Aspirations of being a flailing state

Lant Pritchett has a working paper called “Is India a Flailing State? Detours on the Four Lane Highway to Modernization,” which is wonderful wordplay on the more commonly used failed state.  In it, he defines a flailing state as one where “the elite institutions at the national (and in some states) level remain sound and functional but that this head is no longer reliably connected via nerves and sinews to its own limbs.”

I was reminded of this new categorization when I read about the Nepalese government’s failure to spend any of the $4.1 billion donated after the earthquakes four months ago. Reuters reports that 9,000 people died in the quakes and that 10% of the population is still “living in plastic tents, preyed upon by flies and mosquitoes, with muddy paths and no drains.”  

So what has this incredibly dysfunctional government been doing instead?  First, they cannot agree on a plan of aid distribution and second, the government is spending all of its time trying to “pass a contentious constitution that will create a new political system and divide the country into new regions, a decision that has led to deadly clashes.”  I’m guessing those two points are closely related.  In short, the government is so divided that they have decided to focus on politicking and sowing political violence rather than distribute the money to the tens of thousands that desperately need it.

Makes me think that Nepal is a flailing state in its dreams. We apparently need a new category between failed and flailing.

Another Latin American President digs himself a hole

The Mexican government was not amused by the Uruguayan President’s recent remarks.  In the Latin American edition of Foreign Affairs magazine, President Mujica said of Mexico: “It gives one the sense, seen from a distance, that this is a kind of failed state, in which public authorities have completely lost control.” In case there was any doubt, he went on to say that Mexico was infested or rotten with corruption.  Yikes, those are the kind of sentiments that should probably not be expressed publicly.  It seems like in this instance at least, Mujica hired the same PR people as EPN.

Mexico asked the Uruguayan ambassador for an explanation of this insult, and Mujica went into damage control.  His explanation is ironically so over the top though that it is not very convincing. The President said:

“The crude news that reaches us about the consequences of drug trafficking in countries like Guatemala, Honduras and now Mexico shout to us a lesson of true pain that could show us our own futures. They are not, nor will be, these nations, innocuous or failed states…” [note: the word innocuous seems comically odd in this context; I checked the original and it doesn’t seem to just be a translation error]

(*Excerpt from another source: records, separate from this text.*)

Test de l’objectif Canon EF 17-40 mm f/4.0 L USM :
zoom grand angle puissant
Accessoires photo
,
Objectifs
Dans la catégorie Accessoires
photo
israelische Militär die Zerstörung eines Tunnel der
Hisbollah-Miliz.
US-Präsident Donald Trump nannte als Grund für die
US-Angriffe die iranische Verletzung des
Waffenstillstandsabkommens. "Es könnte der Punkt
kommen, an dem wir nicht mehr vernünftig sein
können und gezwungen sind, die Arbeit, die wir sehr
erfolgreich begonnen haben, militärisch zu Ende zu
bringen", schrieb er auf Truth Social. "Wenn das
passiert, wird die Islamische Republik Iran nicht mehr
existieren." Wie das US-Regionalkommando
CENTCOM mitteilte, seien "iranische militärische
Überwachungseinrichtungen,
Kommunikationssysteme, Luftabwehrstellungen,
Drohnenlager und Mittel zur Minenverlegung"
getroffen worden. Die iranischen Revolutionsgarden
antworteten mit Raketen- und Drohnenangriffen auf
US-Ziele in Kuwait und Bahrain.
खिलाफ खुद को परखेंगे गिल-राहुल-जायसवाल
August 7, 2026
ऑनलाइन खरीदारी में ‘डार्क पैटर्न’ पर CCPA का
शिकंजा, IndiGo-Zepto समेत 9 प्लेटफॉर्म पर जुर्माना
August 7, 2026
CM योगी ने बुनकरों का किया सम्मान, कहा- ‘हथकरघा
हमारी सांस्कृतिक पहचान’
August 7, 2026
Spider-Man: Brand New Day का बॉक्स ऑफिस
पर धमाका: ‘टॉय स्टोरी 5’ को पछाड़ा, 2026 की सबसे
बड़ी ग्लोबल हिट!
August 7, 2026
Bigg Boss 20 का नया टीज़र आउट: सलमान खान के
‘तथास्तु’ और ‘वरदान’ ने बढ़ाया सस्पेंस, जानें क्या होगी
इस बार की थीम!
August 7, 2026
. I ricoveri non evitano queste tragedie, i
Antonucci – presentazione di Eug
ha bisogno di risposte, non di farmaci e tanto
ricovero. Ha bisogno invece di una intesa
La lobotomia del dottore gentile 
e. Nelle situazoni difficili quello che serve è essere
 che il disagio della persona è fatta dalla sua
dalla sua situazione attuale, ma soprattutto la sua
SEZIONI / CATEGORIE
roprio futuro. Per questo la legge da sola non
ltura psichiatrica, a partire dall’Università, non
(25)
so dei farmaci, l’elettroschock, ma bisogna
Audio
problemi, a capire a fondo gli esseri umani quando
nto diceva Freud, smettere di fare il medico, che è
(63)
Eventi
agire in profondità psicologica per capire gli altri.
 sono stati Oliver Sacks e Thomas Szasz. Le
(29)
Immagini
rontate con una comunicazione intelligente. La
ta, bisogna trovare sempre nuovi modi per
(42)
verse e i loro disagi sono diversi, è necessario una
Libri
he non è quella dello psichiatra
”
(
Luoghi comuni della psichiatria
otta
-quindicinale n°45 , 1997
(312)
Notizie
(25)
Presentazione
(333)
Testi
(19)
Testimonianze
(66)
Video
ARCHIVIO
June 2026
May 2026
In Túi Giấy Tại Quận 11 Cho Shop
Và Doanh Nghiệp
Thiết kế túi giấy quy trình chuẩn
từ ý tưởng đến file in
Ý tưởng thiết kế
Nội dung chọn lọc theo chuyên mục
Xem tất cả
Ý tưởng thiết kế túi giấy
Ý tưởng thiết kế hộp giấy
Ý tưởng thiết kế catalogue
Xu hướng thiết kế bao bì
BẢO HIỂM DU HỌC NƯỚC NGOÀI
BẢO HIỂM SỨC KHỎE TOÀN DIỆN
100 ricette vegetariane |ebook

The Mexicans should tell the Uruguayans to butt out, that “when it comes to hole digging, we got this.”

“The corpse of a failed state”

The NY Times had an excellent article and slideshow yesterday called A Haitian State of Mind.  In it, they profile the work of Paolo Woods, a photographer who grew up in Italy with a Dutch mom and Canadian dad.  He attributes his unusual upbringing to his fascination with questions of national identity and statehood.

He moved to Haiti to try to understand what it means to live in a “failed state.”  In his words: “How does a failed state live? Who takes the place of the state? How is society organized and how does it reorganize on the corpse of a failed state?”

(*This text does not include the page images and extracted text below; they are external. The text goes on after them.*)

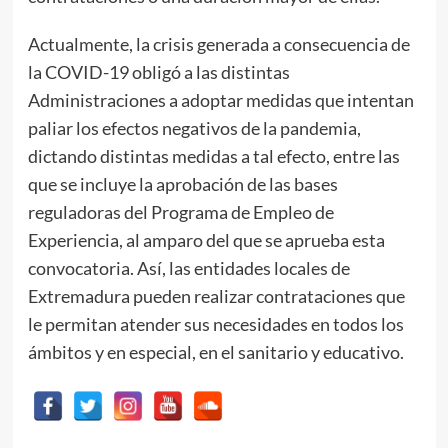
Actualmente, la crisis generada a consecuencia de
la COVID-19 obligó a las distintas
Administraciones a adoptar medidas que intentan
paliar los efectos negativos de la pandemia,
dictando distintas medidas a tal efecto, entre las
que se incluye la aprobación de las bases
reguladoras del Programa de Empleo de
Experiencia, al amparo del que se aprueba esta
convocatoria. Así, las entidades locales de
Extremadura pueden realizar contrataciones que
le permitan atender sus necesidades en todos los
ámbitos y en especial, en el sanitario y educativo.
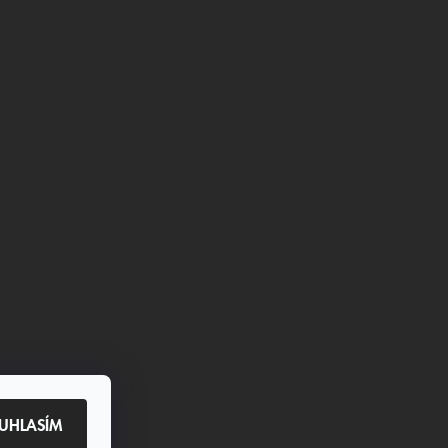
UHLASÍM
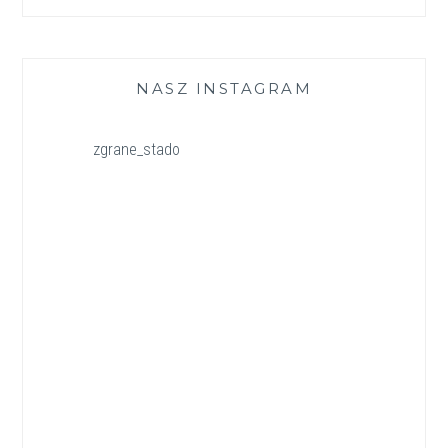
NASZ INSTAGRAM
zgrane_stado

Woods has some interesting things to say about the effect of NGOs on the island:

“I am convinced the NGOs do not do development. If you go through Haiti, it is littered with the projects of NGOs — mills, canals, thousands of different projects that were built and inaugurated with beautiful pictures that ended up in glossy brochures and that no longer exist. They come to Haiti without a knowledge of the place, and when they leave, everything they constructed falls because they did not create a structure to keep it up.”

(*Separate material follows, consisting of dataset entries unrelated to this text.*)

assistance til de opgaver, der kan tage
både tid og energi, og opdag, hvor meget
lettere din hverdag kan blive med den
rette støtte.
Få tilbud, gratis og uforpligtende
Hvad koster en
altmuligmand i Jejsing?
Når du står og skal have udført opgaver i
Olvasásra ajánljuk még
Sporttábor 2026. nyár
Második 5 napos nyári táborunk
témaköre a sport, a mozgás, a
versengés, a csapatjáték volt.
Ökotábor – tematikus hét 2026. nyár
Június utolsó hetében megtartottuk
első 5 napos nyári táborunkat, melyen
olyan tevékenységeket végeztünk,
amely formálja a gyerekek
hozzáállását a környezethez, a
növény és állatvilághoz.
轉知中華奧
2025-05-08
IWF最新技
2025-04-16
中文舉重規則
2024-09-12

He also finds evidence of hope, that people want a functioning government that would provide law and order.  He points to an illegal housing development where the people had named the streets and left lots open for a future town hall and police department. He notes that “This is a completely illegal settlement, yet they desire the presence of elements that represent the state. The whole idea of anarchy and that they are people who do not want a functioning government is completely contradicted by that.”